Jesse Bloom, a virologist at the Fred Hutchinson Cancer Research Center in Seattle, described the removal of the sequencing data in a new paper posted online on bioRxiv on Tuesday.
The paper, which hasn’t been peer-reviewed, flags concerns that the lack of the key gene sequences may dent the current probe into the origin of the pandemic by scientists.
The paper claims that Chinese researchers took virus samples from some of the earliest Covid patients in Wuhan in January and February of 2020, then posted the viral sequences to a widely used US database. After three months the genetic information was removed to “obscure their existence”, an editorial in the journal Science reported on Wednesday.
“Here I identify a data set containing SARS-CoV-2 sequences from early in the Wuhan epidemic that has been deleted from the NIH’s Sequence,” Bloom posted on bioRxiv.
“I recover the deleted files from the Google Cloud, and reconstruct partial sequences of 13 early epidemic viruses. Phylogenetic analysis of these sequences in the context of carefully annotated existing data suggests that the Huanan Seafood Market sequences that are the focus of the joint WHO-China report are not fully representative of the viruses in Wuhan early in the epidemic.
“Instead, the progenitor of known SARS-CoV-2 sequences likely contained three mutations relative to the market viruses that made it more similar to SARS-CoV-2’s bat coronavirus relatives,” Bloom wrote.

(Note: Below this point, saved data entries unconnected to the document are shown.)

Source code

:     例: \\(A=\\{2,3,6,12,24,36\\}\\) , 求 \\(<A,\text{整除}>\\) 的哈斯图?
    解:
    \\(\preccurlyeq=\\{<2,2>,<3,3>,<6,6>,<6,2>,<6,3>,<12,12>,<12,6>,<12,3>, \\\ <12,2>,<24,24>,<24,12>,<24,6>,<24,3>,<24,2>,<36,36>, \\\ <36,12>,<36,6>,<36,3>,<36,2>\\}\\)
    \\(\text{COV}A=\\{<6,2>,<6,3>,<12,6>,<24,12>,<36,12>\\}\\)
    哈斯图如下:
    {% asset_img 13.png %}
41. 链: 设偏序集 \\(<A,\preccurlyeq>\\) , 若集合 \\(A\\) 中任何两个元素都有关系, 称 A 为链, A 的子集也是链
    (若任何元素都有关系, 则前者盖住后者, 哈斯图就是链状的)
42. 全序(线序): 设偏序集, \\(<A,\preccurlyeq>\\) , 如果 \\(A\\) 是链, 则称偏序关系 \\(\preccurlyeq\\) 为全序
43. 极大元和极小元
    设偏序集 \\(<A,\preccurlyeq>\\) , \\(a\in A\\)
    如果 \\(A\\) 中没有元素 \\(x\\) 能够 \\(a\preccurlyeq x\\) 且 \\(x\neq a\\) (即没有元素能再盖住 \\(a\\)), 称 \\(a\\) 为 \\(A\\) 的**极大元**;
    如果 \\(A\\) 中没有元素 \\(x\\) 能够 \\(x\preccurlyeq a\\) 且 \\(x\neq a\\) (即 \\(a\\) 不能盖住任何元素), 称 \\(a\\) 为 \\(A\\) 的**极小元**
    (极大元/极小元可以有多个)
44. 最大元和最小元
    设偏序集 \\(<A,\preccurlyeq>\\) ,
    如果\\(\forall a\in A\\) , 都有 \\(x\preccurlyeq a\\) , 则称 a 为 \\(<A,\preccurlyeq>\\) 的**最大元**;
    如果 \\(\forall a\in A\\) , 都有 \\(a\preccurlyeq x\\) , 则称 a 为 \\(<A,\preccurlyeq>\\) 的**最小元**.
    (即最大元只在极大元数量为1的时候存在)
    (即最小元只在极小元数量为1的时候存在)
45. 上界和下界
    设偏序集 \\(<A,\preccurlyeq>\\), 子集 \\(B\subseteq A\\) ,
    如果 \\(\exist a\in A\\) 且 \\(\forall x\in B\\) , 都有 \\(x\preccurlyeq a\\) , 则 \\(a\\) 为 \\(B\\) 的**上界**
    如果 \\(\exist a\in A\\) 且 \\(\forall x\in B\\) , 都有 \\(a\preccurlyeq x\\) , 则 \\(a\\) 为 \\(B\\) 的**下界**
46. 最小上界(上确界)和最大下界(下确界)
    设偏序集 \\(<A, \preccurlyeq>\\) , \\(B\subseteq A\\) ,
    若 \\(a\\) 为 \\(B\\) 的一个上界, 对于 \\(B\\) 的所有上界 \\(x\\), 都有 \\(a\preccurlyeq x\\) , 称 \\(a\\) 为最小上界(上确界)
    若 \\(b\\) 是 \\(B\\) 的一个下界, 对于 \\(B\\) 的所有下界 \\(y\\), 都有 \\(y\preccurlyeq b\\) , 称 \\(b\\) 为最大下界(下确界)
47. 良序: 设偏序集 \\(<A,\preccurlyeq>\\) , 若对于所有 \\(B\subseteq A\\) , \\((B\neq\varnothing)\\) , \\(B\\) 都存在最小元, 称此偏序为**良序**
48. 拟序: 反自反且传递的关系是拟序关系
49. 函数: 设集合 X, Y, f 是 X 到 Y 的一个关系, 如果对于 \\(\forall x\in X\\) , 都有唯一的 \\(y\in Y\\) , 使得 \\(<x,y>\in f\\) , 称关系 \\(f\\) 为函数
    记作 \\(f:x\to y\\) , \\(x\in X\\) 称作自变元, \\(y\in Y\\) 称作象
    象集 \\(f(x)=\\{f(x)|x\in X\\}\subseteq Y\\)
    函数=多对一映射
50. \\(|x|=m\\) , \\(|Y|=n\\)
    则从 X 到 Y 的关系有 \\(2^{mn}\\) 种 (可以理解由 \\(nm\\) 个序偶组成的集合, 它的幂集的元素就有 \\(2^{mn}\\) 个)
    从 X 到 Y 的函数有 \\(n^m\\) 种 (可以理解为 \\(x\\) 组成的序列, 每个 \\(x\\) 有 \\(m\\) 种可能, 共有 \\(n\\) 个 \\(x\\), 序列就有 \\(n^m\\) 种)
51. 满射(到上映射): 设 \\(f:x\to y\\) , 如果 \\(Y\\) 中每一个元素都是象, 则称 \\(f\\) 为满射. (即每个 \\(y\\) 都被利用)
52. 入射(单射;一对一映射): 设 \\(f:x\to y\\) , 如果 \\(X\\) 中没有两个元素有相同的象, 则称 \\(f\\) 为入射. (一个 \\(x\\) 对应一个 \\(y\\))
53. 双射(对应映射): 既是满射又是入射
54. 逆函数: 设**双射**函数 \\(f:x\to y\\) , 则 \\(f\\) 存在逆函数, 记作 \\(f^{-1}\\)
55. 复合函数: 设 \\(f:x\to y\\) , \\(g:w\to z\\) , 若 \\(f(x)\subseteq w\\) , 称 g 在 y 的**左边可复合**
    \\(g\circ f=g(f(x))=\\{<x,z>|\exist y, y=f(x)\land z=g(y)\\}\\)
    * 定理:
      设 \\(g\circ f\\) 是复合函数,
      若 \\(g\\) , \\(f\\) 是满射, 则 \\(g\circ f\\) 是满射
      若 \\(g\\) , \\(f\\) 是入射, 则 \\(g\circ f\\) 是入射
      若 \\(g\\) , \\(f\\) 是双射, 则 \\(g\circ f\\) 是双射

Meanwhile, the US NIH has confirmed that it deleted the sequences after receiving a request from a Chinese researcher who had submitted them three months earlier, the Wall Street Journal reported on Wednesday.
“Submitting investigators hold the rights to their data and can request withdrawal of the data,” the NIH said in a statement.
The scientist “indicated the sequence information had been updated, was being submitted to another database, and wanted the data removed from SRA to avoid version control issues,” NIH said.
Bloom said he started his research into the origins of the pandemic after a team led by the World Health Organization submitted its report early in March this year. It was heavily criticized by many scientists who deemed it “extremely unlikely” that SARS-CoV-2 escaped from a laboratory.
Bloom’s search led him to a study that listed all SARS-CoV-2 sequences submitted before March 31, 2020, to the Sequence Read Archive (SRA) — a database overseen by the National Center for Biotechnology Information, a division of NIH. But when he checked SRA for one of the listed projects, he couldn’t find its sequences, the Science report said.
Further research led him to another study by Ming Wang from Wuhan University’s Renmin Hospital, China, which was published in a journal Small. While the paper lists some of the earliest Wuhan Covid patients and the specific mutations in their viruses, it doesn’t give the full sequence data.
Additional internet sleuthing led Bloom to discover that SRA backs up its information in Google’s Cloud Platform, and a search there turned up files containing some of Wang’s team’s earlier data submissions.
The paper in Small makes no mention of any corrections to viral sequences which might explain why they were removed from SRA, which led Bloom to conclude in his preprint that “the trusting structures of science have been abused to obscure sequences relevant to the early spread of SARS-CoV-2 in Wuhan”, the report said.